## Document section
I’m just home from the gym where I spent half of an hour on the treadmill, and half of an hour on the exercise bike.

Today I will spend probably upwards of eight hours looking at the screen of my laptop; much of that will be sending and receiving emails and conducting business through virtual conversations.

On my way to work I will tune into 90.1 on my FM dial, to WRTI, to listen to their “Classical Weekdays” program that usually sets me up for the day.

All of these activities are productive. And all of them are something less than real.

The treadmill isn’t really like running outside.  And the bike stays in one place and the scenery doesn’t change.

Email is a wonderful convenience (you don’t really want to talk to me at 5 AM, do you?) and ZOOM has changed the way we manage our time and can conduct meetings when at a great distance from each other, but tone of voice, the subtlety of body language and the flow of conversation is lost.

Thank God for the radio. It keeps me entertained during my many hours in the car as I drive around our diocese.  But it’s recorded. Programmed. Edited to fit in one hour slots.

Get real.

Make it real.

Last night my husband and I attended the final concert of the summer music series of Market Square Concerts.  Held at the Market Square Presbyterian Church, this chamber music series is in its 37th year.  Some of the members of our diocese have served ably in producing this artistic offering-  Anne Yellot of St. Stephen’s Cathedral was among its earliest board members and still an active supporter, and Truman Bullard, of St. John’s, Carlisle, currently serves as Vice Chairman of the board.  The concert master of the Harrisburg Symphony, Peter Sirotin, serves as the Artistic Director and Ya-Ting Chang, concert pianist and spouse of Sirotin, serves as the Executive Director.

In short, the program last night was fantastic.  The string quintet opened with a lively, playful and intricate polyphonic piece by Taneyev, and after a brief intermission, a second viola player joined the group and we heard Tchaikovsky’s String Sextet, Op. 70, “Souveniers de Florence.”

Fantastic.

We were in the third row!  We could not only hear every note, but we could see the facial expressions of the musicians as they maneuvered their way up and down the gliding, sometimes treacherous musical landscape; we could see the musicians look, intently at each other to keep together, in rhythm; we could hear the “sniff” of the lead player as he cued his musical partners on the downbeats.  The music was real. Authentic.  Alive.  These pieces were created for us, right in front of us, in a way that they would never be heard again.  While the next performance of these pieces by another chamber group, in some other distant place would play the same notes with the same instruments in the same time signature… what we heard last night was unique, alive and real.  The momentary lingering at the top of a phrase by the first violin.  The half smile of the ‘cellist as she plucked the playful pizzicato notes in the third movement of the Taneyev.  The lock of hair  that kept falling over the eye of the first viola player – she managed it beautifully during an especially fast run of sixteenth notes. And the dance of the musicians in their seats as they plied their instruments, coaxing the beautiful, lush, proud, pointed, delicate notes into a piece- a musical piece- just for us.  It was real.

Behind us, there were about 75 children- middle school and high school music students-  who were part of a summer music camp housed at Messiah College.  They had come in for this event.  Imagine how inspiring it must have been for these young people who do their time in the trenches laboring over scales and etudes, to hear this music, live.  I was happy for them.  They were rapt.

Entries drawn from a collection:
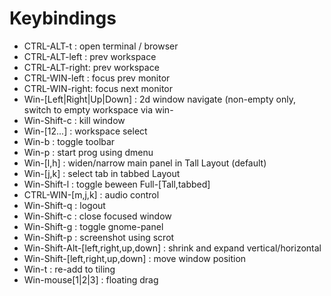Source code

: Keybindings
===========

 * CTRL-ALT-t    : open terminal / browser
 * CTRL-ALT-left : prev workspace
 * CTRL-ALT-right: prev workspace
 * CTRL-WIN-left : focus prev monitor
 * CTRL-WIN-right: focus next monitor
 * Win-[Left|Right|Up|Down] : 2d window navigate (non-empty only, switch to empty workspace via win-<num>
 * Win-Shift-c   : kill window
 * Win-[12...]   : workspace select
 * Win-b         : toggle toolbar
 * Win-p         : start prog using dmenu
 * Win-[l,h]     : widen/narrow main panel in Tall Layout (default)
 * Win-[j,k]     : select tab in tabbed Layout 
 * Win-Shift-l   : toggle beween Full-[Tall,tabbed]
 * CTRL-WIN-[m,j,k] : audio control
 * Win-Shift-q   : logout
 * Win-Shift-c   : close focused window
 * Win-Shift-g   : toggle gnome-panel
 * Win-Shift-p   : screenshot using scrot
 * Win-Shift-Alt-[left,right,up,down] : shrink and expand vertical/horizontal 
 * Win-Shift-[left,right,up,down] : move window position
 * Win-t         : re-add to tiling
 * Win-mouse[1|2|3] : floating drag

* * *

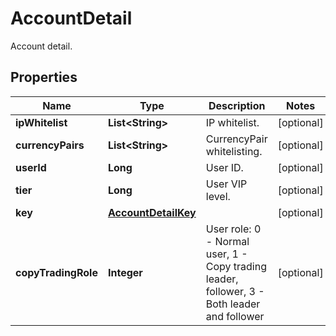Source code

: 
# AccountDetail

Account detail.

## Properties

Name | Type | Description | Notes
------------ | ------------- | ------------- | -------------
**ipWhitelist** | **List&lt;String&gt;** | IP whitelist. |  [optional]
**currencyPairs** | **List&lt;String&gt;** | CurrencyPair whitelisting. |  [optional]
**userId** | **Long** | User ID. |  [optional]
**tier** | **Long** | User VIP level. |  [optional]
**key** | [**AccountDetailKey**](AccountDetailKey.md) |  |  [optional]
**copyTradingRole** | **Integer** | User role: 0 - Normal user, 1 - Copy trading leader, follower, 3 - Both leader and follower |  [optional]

## What you will do
• A. In the essay about the Market Square chamber concert, who serves as Artistic Director of the series?
• B. Resume the essay about the Market Square chamber concert right after its last sentence, "They were rapt."
The records are separate material, independent of the essay.

## Task-by-task answers
• A. Peter Sirotin, the concert master of the Harrisburg Symphony.

• B.
We’ll be back.  For sure.

Last night was a good reminder that, in spite of life’s conveniences-  treadmills to run on when the weather is rainy and sticky; email and  tele-conferencing when colleagues are miles apart; and FM radio to keep me company on a  long drive-  in spite of these conveniences, it is important to participate in things in real time, and real space every once in a while.  Run outside. Meet face to face.  Go to a concert and sit in the third row.

 

I wonder how you get real, in the events of your daily comings and goings.  Tell us, here, in the comments!  And now, off to that tele-meeting…

(composed on Thursday, 26 July 2018 for posting on 27 July, 2018)

4 thoughts on “Live. Real.”

  1. Rebecca Doster says:

    I am blessed to work in my son’s law firm and daily I see him face to face with clients, many here in the Parochial Communities of Lancaster County. We are frequently called to help prepare final wishes of those in the sunset of their lives and we will travel to the farmhouses in these moments. The family most times are gathered to support and care for their loved one. These are sad moments but also Holy moments to witness but alsol moments of love so real that it can be breathtaking. I also am fortunate to visit the area retirement facility with those who no longer have family and always, each and every time witness the “real” in a handshake or maybe a hug and smiles. I am grateful for this unexpected path late in my career…it is all about the real.

  2. Audrey Scanlan says:

    Rebecca-
    What a blessing you are- and how you have been blessed.
    THIS is what the love of Christ is about: transforming lives through love.
    Thank you for sharing your thoughts.
    Audrey

  3. Ed Robertson says:

    Working, even as a volunteer, in the disaster world is very real. Spending the past two days representing the Diocese and PA VOAD (Voluntary Agencies Active in Disaster) in the Human Services Branch at the Commonwealth Response Coordination Center along with liaisons from Dept. of Health, Dept. Of Human Services, Red Cross and the PEMA Voluntary Agencies Liaison is very real. Collaborating and coordinating to ensure the emergency needs of those affected by the flash floods are met is very real.
    Then I return to non-disaster life (still ‘on call’ for the next disaster) with a sharpened awareness of the reality of how fragile the lives of our most vulnerable are every day.

  4. Audrey Scanlan says:

    Amen, Ed! The emergency of natural disasters is something that is all too real, even when we least expect it and find ourselves surprised to be in the middle of it.